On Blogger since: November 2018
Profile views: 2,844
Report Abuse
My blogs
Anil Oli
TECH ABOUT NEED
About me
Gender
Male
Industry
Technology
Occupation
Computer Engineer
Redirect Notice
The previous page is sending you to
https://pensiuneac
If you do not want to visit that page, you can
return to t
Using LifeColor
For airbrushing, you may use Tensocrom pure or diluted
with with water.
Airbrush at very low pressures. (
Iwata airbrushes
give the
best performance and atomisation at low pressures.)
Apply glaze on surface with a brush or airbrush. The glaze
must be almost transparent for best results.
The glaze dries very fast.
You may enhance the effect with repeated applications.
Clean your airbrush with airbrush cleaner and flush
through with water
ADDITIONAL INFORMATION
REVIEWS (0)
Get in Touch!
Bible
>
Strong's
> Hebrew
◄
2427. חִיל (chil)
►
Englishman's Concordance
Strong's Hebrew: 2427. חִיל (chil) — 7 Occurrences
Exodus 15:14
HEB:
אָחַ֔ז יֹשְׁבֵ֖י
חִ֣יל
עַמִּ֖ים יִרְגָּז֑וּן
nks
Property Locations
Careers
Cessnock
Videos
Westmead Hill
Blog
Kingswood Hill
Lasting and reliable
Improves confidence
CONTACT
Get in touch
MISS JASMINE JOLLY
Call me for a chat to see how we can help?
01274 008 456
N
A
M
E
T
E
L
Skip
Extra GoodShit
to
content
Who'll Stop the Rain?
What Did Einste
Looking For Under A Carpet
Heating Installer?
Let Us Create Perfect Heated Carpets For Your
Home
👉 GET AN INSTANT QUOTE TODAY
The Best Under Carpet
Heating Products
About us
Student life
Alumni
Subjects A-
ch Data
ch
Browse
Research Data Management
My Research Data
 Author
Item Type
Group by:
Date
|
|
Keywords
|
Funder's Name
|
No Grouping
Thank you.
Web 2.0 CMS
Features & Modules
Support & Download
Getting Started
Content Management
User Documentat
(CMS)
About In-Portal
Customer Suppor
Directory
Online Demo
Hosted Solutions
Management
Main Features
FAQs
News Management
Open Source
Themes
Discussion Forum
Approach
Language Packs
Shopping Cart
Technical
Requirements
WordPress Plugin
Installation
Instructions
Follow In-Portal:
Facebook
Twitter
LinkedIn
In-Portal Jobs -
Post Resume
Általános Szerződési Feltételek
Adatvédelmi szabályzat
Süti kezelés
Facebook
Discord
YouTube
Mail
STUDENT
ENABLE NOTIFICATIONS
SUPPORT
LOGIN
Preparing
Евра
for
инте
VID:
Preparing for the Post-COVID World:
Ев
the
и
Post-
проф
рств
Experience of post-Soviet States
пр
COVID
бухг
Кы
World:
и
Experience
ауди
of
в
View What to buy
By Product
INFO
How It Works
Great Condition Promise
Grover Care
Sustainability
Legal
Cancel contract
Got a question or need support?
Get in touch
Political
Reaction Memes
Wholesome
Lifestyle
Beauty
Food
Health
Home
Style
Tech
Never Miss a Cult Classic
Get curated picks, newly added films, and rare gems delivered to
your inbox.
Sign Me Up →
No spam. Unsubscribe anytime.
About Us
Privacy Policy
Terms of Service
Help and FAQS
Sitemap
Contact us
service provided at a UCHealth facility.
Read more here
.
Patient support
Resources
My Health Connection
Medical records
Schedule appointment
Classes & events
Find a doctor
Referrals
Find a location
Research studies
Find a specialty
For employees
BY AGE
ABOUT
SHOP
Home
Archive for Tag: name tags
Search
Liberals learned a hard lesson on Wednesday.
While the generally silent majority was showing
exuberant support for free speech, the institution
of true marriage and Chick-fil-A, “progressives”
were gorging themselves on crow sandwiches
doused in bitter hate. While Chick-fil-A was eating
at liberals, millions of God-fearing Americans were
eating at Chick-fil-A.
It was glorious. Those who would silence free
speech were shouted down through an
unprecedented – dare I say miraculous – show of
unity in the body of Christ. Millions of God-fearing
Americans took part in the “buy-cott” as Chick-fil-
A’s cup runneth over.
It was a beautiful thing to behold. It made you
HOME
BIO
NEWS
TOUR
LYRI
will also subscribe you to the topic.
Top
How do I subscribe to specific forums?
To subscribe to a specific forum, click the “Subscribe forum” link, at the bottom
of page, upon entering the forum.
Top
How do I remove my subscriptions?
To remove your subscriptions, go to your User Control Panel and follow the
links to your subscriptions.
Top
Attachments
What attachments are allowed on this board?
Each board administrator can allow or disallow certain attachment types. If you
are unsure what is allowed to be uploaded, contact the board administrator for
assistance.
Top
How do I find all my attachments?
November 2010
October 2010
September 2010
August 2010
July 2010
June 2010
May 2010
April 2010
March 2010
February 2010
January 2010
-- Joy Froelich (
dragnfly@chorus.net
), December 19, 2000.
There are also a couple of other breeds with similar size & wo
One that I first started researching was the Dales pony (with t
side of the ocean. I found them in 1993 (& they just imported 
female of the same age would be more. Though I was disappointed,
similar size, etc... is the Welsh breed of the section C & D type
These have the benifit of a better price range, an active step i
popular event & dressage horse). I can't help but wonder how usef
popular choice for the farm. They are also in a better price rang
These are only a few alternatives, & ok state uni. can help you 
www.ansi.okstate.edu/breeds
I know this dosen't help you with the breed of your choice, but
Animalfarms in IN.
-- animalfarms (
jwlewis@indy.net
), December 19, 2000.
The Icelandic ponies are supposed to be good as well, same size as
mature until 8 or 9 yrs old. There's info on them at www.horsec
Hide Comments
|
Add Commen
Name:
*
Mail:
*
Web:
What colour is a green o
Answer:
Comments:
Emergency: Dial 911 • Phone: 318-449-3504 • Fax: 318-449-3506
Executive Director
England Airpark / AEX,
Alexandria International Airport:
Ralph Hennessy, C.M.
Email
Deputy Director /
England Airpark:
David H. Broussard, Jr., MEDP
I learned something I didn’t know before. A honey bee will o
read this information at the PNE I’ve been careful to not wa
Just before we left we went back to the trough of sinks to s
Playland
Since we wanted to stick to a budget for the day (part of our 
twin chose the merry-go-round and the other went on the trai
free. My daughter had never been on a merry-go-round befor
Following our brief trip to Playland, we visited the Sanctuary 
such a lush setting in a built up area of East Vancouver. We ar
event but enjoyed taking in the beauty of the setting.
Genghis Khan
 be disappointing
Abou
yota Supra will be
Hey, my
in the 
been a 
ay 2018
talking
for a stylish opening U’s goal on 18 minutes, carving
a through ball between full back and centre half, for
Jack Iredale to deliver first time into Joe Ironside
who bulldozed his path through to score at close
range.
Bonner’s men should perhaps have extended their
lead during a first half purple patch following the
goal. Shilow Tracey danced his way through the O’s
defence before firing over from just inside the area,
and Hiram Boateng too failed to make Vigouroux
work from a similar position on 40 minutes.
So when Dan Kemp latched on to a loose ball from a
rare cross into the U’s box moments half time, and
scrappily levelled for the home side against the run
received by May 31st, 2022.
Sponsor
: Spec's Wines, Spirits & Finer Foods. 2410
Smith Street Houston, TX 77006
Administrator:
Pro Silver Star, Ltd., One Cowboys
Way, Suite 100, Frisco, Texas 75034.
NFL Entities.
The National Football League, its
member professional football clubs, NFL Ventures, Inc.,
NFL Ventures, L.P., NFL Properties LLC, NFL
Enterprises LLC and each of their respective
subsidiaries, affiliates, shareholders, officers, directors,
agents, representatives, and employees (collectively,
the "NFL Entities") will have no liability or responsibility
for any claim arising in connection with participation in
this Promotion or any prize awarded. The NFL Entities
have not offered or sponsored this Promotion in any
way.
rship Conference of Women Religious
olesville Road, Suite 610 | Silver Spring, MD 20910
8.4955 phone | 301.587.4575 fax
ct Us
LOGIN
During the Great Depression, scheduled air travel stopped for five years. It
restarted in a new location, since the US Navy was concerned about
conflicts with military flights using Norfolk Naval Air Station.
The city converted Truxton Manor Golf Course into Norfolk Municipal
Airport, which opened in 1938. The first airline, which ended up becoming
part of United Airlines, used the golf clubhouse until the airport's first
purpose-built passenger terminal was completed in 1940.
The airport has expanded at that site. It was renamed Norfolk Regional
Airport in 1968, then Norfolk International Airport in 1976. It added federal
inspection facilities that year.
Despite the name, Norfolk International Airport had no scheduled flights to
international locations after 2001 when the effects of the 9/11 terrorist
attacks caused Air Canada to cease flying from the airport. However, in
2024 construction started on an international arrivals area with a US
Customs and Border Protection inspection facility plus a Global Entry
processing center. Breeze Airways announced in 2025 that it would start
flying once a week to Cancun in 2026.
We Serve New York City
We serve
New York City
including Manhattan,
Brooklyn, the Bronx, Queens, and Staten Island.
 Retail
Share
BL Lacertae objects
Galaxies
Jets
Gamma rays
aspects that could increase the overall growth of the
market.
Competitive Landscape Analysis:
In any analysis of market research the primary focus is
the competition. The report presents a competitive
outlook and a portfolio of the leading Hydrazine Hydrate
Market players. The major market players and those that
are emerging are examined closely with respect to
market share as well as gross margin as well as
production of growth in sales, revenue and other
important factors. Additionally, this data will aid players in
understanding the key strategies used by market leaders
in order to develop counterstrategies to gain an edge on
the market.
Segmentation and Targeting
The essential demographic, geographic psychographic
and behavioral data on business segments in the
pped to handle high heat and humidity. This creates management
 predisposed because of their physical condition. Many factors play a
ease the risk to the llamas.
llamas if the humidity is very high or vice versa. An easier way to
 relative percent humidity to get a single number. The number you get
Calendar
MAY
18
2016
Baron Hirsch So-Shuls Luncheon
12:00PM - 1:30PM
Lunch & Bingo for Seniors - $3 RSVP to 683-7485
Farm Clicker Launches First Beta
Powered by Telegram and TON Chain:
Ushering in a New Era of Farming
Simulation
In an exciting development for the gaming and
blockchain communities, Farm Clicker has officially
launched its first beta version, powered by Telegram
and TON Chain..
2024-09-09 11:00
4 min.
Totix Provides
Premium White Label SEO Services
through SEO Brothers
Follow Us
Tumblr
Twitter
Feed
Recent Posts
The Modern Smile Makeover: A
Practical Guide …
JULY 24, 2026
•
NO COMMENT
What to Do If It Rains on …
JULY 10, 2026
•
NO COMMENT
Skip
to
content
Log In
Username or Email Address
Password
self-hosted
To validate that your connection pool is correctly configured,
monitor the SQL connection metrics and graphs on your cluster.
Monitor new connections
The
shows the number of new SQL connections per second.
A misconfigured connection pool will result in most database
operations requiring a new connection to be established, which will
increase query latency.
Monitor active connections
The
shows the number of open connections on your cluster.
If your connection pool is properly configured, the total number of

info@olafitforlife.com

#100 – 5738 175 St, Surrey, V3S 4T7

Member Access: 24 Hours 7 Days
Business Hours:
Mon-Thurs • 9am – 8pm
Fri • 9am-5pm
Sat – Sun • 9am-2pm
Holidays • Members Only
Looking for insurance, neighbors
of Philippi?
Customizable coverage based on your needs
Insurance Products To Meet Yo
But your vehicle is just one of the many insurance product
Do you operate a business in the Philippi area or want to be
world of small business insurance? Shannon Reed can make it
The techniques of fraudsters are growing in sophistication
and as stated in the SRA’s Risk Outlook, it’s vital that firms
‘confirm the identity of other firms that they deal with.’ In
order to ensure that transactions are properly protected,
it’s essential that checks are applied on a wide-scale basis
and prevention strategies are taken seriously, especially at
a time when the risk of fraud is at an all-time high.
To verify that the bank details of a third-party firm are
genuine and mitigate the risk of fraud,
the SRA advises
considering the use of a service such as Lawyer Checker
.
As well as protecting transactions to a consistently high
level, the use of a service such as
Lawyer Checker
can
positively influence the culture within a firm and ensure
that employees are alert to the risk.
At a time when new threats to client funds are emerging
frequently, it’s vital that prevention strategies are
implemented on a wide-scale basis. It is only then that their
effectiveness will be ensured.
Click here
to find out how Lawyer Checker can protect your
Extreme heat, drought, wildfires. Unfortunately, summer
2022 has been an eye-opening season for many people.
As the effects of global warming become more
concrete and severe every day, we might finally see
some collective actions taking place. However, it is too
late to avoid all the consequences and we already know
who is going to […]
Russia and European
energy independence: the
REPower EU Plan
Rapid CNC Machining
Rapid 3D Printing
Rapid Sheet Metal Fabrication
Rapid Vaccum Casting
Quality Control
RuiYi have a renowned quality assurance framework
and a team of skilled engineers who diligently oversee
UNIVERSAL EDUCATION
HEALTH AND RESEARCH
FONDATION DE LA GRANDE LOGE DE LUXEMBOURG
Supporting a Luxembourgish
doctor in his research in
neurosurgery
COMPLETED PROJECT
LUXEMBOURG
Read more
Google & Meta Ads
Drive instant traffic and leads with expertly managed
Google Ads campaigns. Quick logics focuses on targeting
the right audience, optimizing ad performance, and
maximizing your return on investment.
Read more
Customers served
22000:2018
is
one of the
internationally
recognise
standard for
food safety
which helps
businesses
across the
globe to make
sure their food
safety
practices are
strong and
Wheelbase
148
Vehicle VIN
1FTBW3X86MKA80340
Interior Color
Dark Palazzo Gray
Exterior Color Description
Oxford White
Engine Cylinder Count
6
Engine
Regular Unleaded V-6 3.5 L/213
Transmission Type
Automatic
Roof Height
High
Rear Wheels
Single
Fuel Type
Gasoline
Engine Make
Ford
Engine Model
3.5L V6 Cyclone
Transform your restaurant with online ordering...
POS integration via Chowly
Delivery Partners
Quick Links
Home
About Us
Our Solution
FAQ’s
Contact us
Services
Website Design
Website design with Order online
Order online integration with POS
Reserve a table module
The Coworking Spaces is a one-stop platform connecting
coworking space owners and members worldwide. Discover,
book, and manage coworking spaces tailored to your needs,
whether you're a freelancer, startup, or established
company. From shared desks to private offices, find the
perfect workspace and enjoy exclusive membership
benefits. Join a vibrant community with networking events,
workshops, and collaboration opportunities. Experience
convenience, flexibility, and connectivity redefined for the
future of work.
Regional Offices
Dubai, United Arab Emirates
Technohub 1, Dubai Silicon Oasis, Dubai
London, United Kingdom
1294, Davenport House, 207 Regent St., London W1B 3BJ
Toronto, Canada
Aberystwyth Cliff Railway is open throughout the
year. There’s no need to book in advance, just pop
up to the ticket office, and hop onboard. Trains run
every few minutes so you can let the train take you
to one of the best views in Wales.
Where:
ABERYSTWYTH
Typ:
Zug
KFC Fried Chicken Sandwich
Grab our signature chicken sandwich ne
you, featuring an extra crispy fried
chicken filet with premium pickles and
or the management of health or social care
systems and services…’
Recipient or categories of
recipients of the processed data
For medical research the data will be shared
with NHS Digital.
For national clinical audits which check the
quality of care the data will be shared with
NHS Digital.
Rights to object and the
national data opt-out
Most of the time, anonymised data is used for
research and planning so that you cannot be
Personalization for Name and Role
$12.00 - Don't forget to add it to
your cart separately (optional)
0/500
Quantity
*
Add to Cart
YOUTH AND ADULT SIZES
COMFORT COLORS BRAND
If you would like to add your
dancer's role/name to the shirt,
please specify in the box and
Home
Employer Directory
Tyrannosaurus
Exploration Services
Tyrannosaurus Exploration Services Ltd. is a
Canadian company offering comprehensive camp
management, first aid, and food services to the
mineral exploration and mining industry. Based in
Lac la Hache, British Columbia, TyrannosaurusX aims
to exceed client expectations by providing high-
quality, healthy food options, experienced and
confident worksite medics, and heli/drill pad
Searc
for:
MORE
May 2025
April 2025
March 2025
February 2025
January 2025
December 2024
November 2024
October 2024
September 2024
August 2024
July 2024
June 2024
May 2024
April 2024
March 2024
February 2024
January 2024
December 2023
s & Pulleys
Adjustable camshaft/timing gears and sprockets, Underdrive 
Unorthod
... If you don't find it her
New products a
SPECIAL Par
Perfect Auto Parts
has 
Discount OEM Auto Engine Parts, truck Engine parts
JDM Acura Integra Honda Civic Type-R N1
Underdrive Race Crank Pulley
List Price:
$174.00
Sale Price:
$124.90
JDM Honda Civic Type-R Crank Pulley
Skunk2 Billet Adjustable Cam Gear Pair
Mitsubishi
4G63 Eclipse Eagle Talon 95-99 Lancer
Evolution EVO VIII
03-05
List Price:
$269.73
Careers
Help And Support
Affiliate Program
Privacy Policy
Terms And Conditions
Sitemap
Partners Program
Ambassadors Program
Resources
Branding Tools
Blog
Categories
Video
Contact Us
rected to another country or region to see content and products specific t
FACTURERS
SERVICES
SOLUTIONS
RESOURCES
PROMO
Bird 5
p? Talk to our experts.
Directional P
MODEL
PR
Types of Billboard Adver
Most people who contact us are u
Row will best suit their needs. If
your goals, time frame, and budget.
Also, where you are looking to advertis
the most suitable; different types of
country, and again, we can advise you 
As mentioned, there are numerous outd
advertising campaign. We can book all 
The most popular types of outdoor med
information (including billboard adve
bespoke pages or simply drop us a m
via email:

+ + + +

WORK ORDER
Extract the first line above and each line after it up to and including the one with "For airbrushing, you", please, exactly and with nothing else.

RESPONSE TO THIS TASK
On Blogger since: November 2018
Profile views: 2,844
Report Abuse
My blogs
Anil Oli
TECH ABOUT NEED
About me
Gender
Male
Industry
Technology
Occupation
Computer Engineer
Redirect Notice
The previous page is sending you to
https://pensiuneac
If you do not want to visit that page, you can
return to t
Using LifeColor
For airbrushing, you may use Tensocrom pure or diluted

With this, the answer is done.